§ **PROBLEMS AND TASKS**
A. Reproduce the passage of the agreement text word for word, starting with "means any audit, assessment" and going on through "determinations.".
B. Write the next part of the agreement's definitions text, picking up right after its final sentence.

§ **TEXT PASSAGE**

━━━━━━

NOW, THEREFORE, in consideration of
the foregoing and the terms, conditions, covenants and provisions
of this Agreement, each of the Parties mutually covenant and agree
as follows:
ARTICLE I
DEFINITIONS AND
INTERPRETATION
Section 1.1 General . As
used in this Agreement, the following terms shall have the
following meanings:
(1) “ AAA ” has
the meaning set forth in Section 12.2 .
(2) “ Accounting
Dispute ” has the meaning set forth in
Section 12.2 .
(3) “ Affiliate ”
means a Person that directly, or indirectly, through one or more
intermediaries, controls, or is controlled by, or is under common
control with, a specified Person. A Person shall be deemed to
control another Person if such first Person possesses, directly or
indirectly, the power to direct, or cause the direction of, the
management and policies of such other Person, whether through the
ownership of voting securities, by contract or otherwise. For
purposes hereof, none of the Parties or their respective
Subsidiaries (determined immediately after the Distribution Date)
shall he considered an “Affiliate” of the other Party
or its respective Subsidiaries (determined on the same
basis).
(4) “ Agreement ”
has the meaning set forth in the preamble hereto.
(5) “ Ancillary
Agreements ” has the meaning set forth in the Separation
and Distribution Agreement.
(6) “ Audit ”
means any audit, assessment of Taxes, other examination by any
Taxing Authority, proceeding, or appeal of such a proceeding
relating to Taxes, whether administrative or judicial, including
proceedings relating to competent authority
determinations.

━━━━━━

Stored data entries
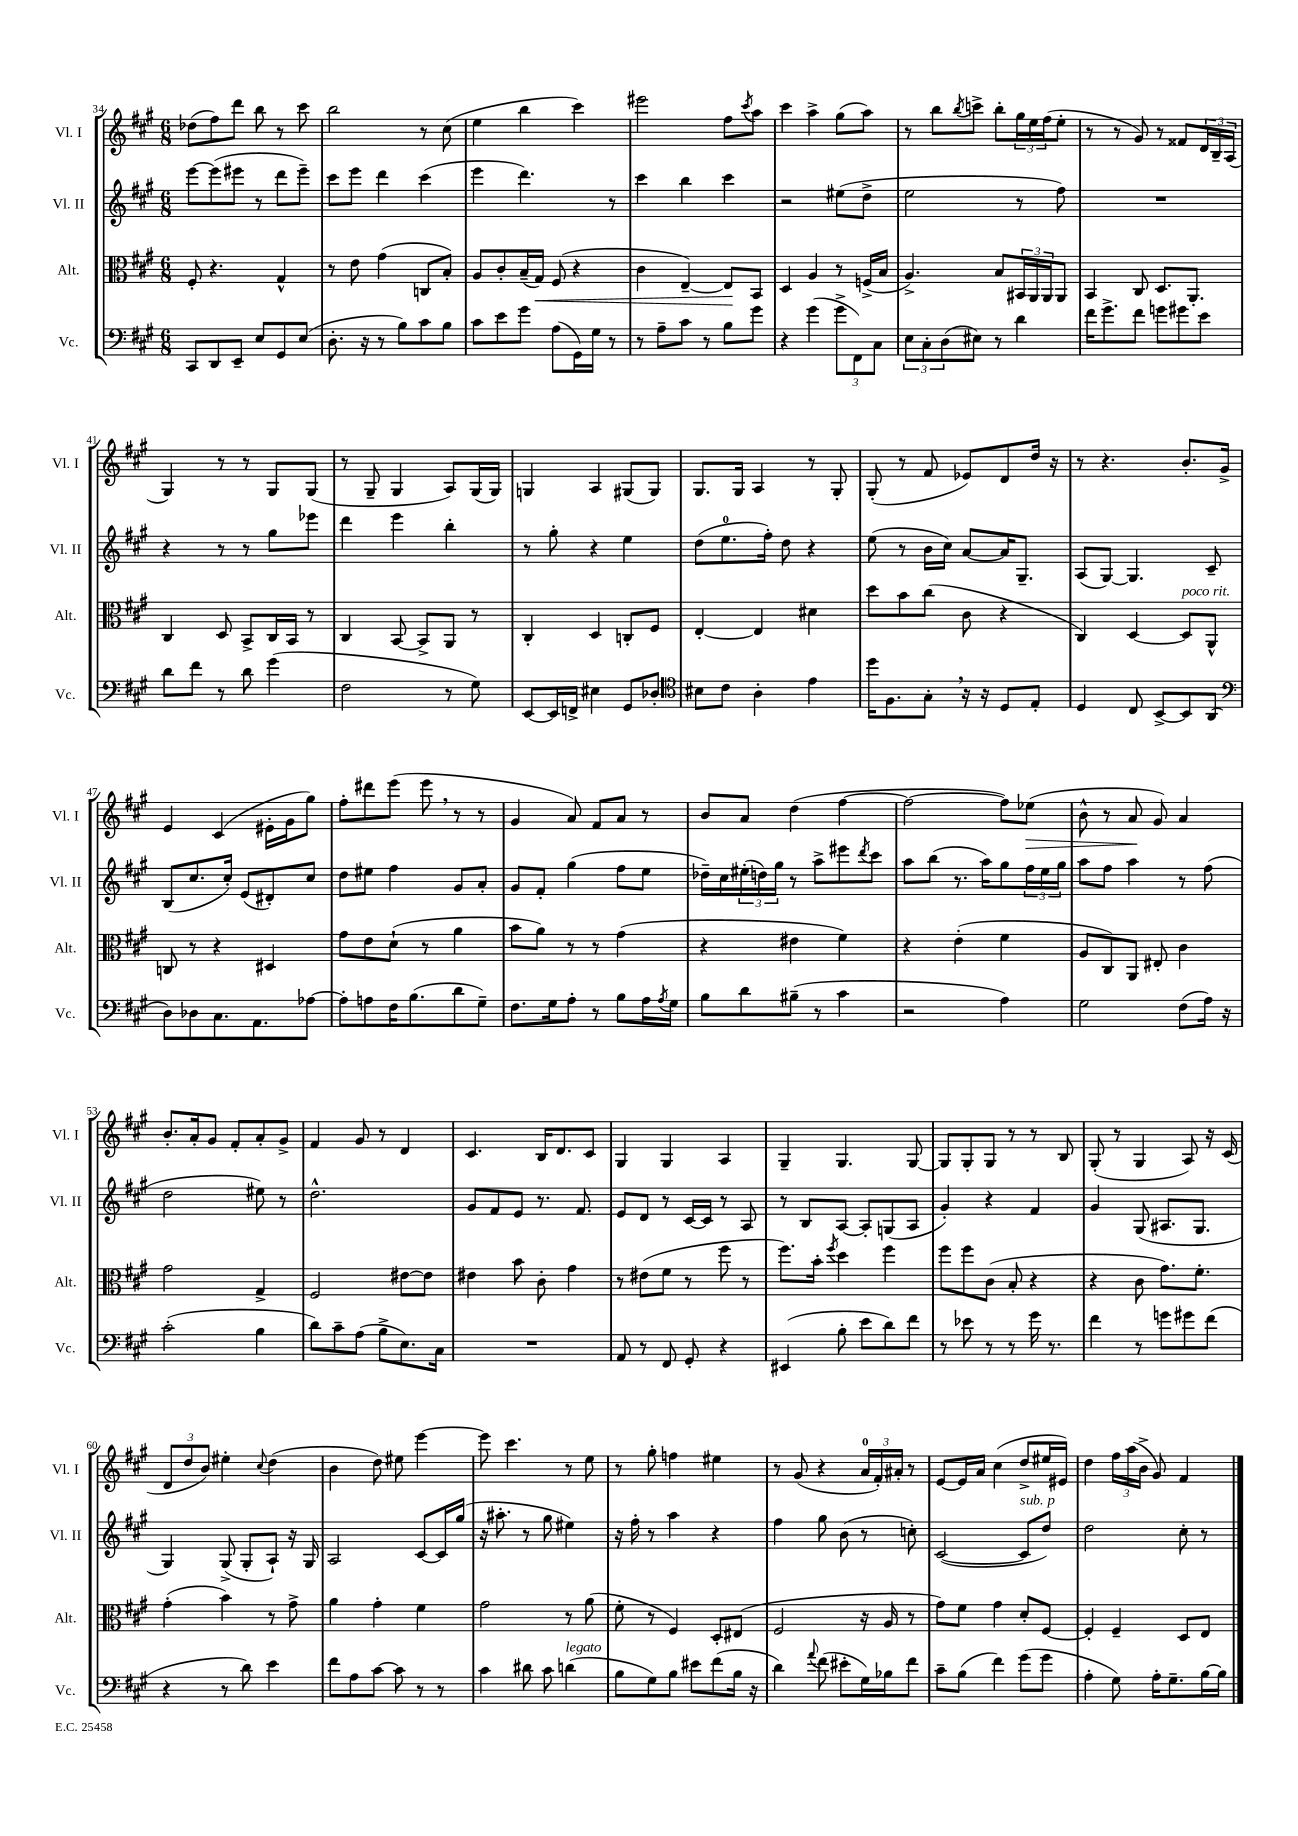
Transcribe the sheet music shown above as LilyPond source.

<<
\new StaffGroup <<
\new Staff = "s0" \with { instrumentName = "Vl. I" shortInstrumentName = "Vl. I" } {
    \clef treble \key a \major \numericTimeSignature \time 6/8
    des''8( fis''8) d'''8 b''8 r8 cis'''8 |
    b''2 r8 cis''8( |
    e''4 b''4 cis'''4) |
    eis'''2 fis''8 \acciaccatura { cis'''8 } a''8 |
    cis'''4 a''4-> gis''8( a''8) |
    r8 b''8 \acciaccatura { b''8 } c'''8-> b''8-. \tuplet 3/2 { gis''16 e''16 fis''16( } e''8-. |
    r8 r8 gis'8) r8 fisis'8 \tuplet 3/2 { d'16 b16-- a16( } |
    gis4) r8 r8 gis8 gis8( |
    r8 gis8-- gis4 a8) gis16( gis16) |
    g4 a4 gis8( gis8) |
    gis8. gis16 a4 r8 gis8-. |
    gis8-.( r8 fis'8 ees'8) d'8 d''16 r16 |
    r8 r4. b'8.-. gis'16-> |
    e'4 cis'4( eis'16-. gis'16 gis''8) |
    fis''8-. dis'''8 e'''8( e'''8 \breathe r8 r8 |
    gis'4 a'8) fis'8 a'8 r8 |
    b'8 a'8 d''4( fis''4~ |
    fis''2~ fis''8) ees''8\>( |
    b'8-^ r8 a'8\! gis'8) a'4 |
    b'8.-. a'16-. gis'8 fis'8-. a'8-. gis'8-> |
    fis'4 gis'8 r8 d'4 |
    cis'4. b16 d'8. cis'8 |
    gis4 gis4 a4 |
    gis4-- gis4. gis8~ |
    gis8 gis8-. gis8 r8 r8 b8 |
    gis8-.( r8 gis4 a8) r16 cis'16( |
    \tuplet 3/2 { d'8 d''8 b'8) } eis''4-. \appoggiatura { cis''8 } d''4( |
    b'4 d''8) eis''8 e'''4~ |
    e'''8 cis'''4. r8 e''8 |
    r8 gis''8-. f''4 eis''4 |
    r8 gis'8( r4 \tuplet 3/2 { a'16-0 fis'16-.) ais'16-. } r8 |
    e'8~ e'16 a'16 cis''4( d''8-> eis''16 eis'16) |
    d''4 \tuplet 3/2 { fis''16 a''16( b'16-> } gis'8) fis'4 \bar "|." |
}
\new Staff = "s1" \with { instrumentName = "Vl. II" shortInstrumentName = "Vl. II" } {
    \clef treble \key a \major \numericTimeSignature \time 6/8
    e'''8~ e'''8( eis'''8 r8 d'''8 eis'''8--) |
    cis'''8 e'''8 d'''4 cis'''4( |
    e'''4 d'''4.) r8 |
    cis'''4 b''4 cis'''4 |
    r2 eis''8( d''8-> |
    e''2 r8 fis''8) |
    R2. |
    r4 r8 r8 gis''8 ees'''8 |
    d'''4 e'''4 b''4-. |
    r8 gis''8-. r4 e''4 |
    d''8( e''8.-0 fis''16-.) d''8 r4 |
    e''8( r8 b'16 cis''16) a'8~ a'16 gis8.-- |
    a8( gis8~) gis4. cis'8-- |
    b8( cis''8. cis''16-.) e'8( dis'8-.) cis''8 |
    d''8 eis''8 fis''4 gis'8 a'8-. |
    gis'8 fis'8-. gis''4( fis''8 e''8 |
    des''16--) cis''16 \tuplet 3/2 { eis''16-.( d''16) gis''16 } r8 a''8-> eis'''8 \acciaccatura { d'''8 } cis'''8 |
    a''8 b''8( r8. a''16) gis''8 \tuplet 3/2 { fis''16 e''16 gis''16 } |
    a''8 fis''8 a''4 r8 fis''8( |
    d''2 eis''8) r8 |
    d''2.-^ |
    gis'8 fis'8 e'8 r8. fis'8. |
    e'8 d'8 r8 cis'16~ cis'16 r8 a8 |
    r8 b8 a8~ a8-. g8( a8 |
    gis'4-.) r4 fis'4 |
    gis'4 gis8( ais8. gis8. |
    gis4) gis8->( gis8-. a8-!) r16 gis16 |
    a2 cis'8~ cis'16 gis''16( |
    r16 ais''8.-. r8 gis''8 eis''4) |
    r16 fis''16-. r8 a''4 r4 |
    fis''4 gis''8 b'8( r8 c''8-.) |
    cis'2~( cis'8^\markup { \italic "sub. p" } d''8) |
    d''2 cis''8-. r8 \bar "|." |
}
\new Staff = "s2" \with { instrumentName = "Alt." shortInstrumentName = "Alt." } {
    \clef alto \key a \major \numericTimeSignature \time 6/8
    fis8-. r4. gis4-^ |
    r8 e'8 gis'4( c8 b8-.) |
    a8 cis'8-. b16--( gis16\<) fis8( r4 |
    cis'4 e4~--) e8\! b,8 |
    d4 a4 r8 f16->( b16 |
    a4.->) b8 \tuplet 3/2 { bis,16 a,16 a,16 } a,8 |
    b,4 cis8 d8. a,8.-. |
    cis4 d8 b,8-> cis16 b,16 r8 |
    cis4 b,8~ b,8-> a,8 r8 |
    cis4-. d4 c8-. fis8 |
    e4~-. e4 dis'4 |
    d''8 b'8 cis''8( cis'8 r4 |
    cis4) d4~ d8^\markup { \italic "poco rit." } a,8-^ |
    c8 r8 r4 dis4 |
    gis'8 e'8 d'8-!( r8 a'4 |
    b'8 a'8) r8 r8 gis'4( |
    r4 eis'4 fis'4) |
    r4 e'4-.( fis'4 |
    a8 cis8) a,8 eis8-. cis'4 |
    gis'2 gis4-> |
    fis2 eis'8~ eis'8 |
    eis'4 b'8 cis'8-. gis'4 |
    r8 eis'8( fis'8 r8 fis''8 r8 |
    fis''8.) b'16-. \acciaccatura { fis''8 } d''4 fis''4 |
    fis''8 fis''8 cis'8( b8-. r4 |
    r4 cis'8 gis'8.) fis'8.-. |
    gis'4-.( b'4) r8 gis'8-> |
    a'4 gis'4-. fis'4 |
    gis'2 r8 a'8( |
    fis'8-. r8 fis4) d8-. eis8( |
    fis2 r16 a16 r8 |
    gis'8) fis'8 gis'4 d'8-. fis8~ |
    fis4-. fis4-- d8 e8 \bar "|." |
}
\new Staff = "s3" \with { instrumentName = "Vc." shortInstrumentName = "Vc." } {
    \clef bass \key a \major \numericTimeSignature \time 6/8
    cis,8 d,8 e,8-- e8 gis,8 e8( |
    d8.-. r16 r8 b8) cis'8 b8 |
    cis'8 e'8 gis'8 a8( gis,16) gis16 r8 |
    r8 a8-- cis'8 r8 b8 gis'8 |
    r4 gis'4( \tuplet 3/2 { gis'8-> fis,8) cis8 } |
    \tuplet 3/2 { e8 cis8-. d8( } eis8) r8 d'4 |
    fis'16 gis'8.-> fis'8 g'8 gis'8 e'8 |
    d'8 fis'8 r8 d'8 gis'4( |
    fis2 r8 gis8) |
    e,8~ e,16 f,16-> eis4 gis,8 des8-. |
    \clef tenor bis8 cis'8 a4-. e'4 |
    d''16 fis8. gis8-. \breathe r16 r16 d8 e8-. |
    d4 cis8 b,8~-> b,8 a,8( |
    \clef bass d8) des8 cis8. a,8. aes8~ |
    aes8-. a8 fis16 b8.( d'8 gis8--) |
    fis8. gis16 a8-. r8 b8 a16 \acciaccatura { a8 } gis16 |
    b8 d'8 bis8--( r8 cis'4 |
    r2 a4) |
    gis2 fis8( a16) r16 |
    cis'2-.( b4 |
    d'8) cis'8-- a8( b8-> e8.) cis16 |
    R2. |
    a,8 r8 fis,8 gis,8-. r4 |
    eis,4( b8-. e'8 d'8) fis'8 |
    r8 ees'8 r8 r8 gis'16 r8. |
    fis'4 r8 g'8 gis'8 fis'8( |
    r4 r8 d'8) e'4 |
    fis'8 a8 cis'8~ cis'8 r8 r8 |
    cis'4 dis'8 cis'8 d'4^\markup { \italic "legato" }( |
    b8 gis8) b8 eis'8 fis'8( b16 r16 |
    d'4) \appoggiatura { a'8 } fis'8( eis'8-. gis16) bes16 fis'8 |
    cis'8-- b8( fis'4) gis'8( gis'8 |
    a4-. gis8) a16-. gis8.-- b16~ b16 \bar "|." |
}
>>
>>
\layout { \context { \Score currentBarNumber = #34 } }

━━━━━━

§ **TASK-BY-TASK RESULTS**
A.
means any audit, assessment of Taxes, other examination by any
Taxing Authority, proceeding, or appeal of such a proceeding
relating to Taxes, whether administrative or judicial, including
proceedings relating to competent authority
determinations.

B.
(7) “ Business Day
” means any day other than a Saturday, Sunday or a day on
which banks are required to be closed in Pittsburgh,
Pennsylvania.
(8) “ Business Entity
” means any corporation, partnership, limited liability
company or other entity.
(9) “ Code ” has
the meaning referred to in the recitals to this
Agreement.
(10) “ Common Parent
” means: (i) for U.S. federal income tax purposes, the
“common parent corporation” of an “affiliated
group” (in each case, within the meaning of Section 1504
of the Code) filing a U.S. federal consolidated income tax return;
or (ii) for state, local or foreign income tax purposes, the
common parent (or similar term) of a consolidated, unitary,
combined or similar group.
(11) “ Credit Carryover
” means the aggregate of all alternative minimum Tax credit
carryovers, general business credit carryovers and foreign Tax
credit carryovers.
(12) “ Dispute ”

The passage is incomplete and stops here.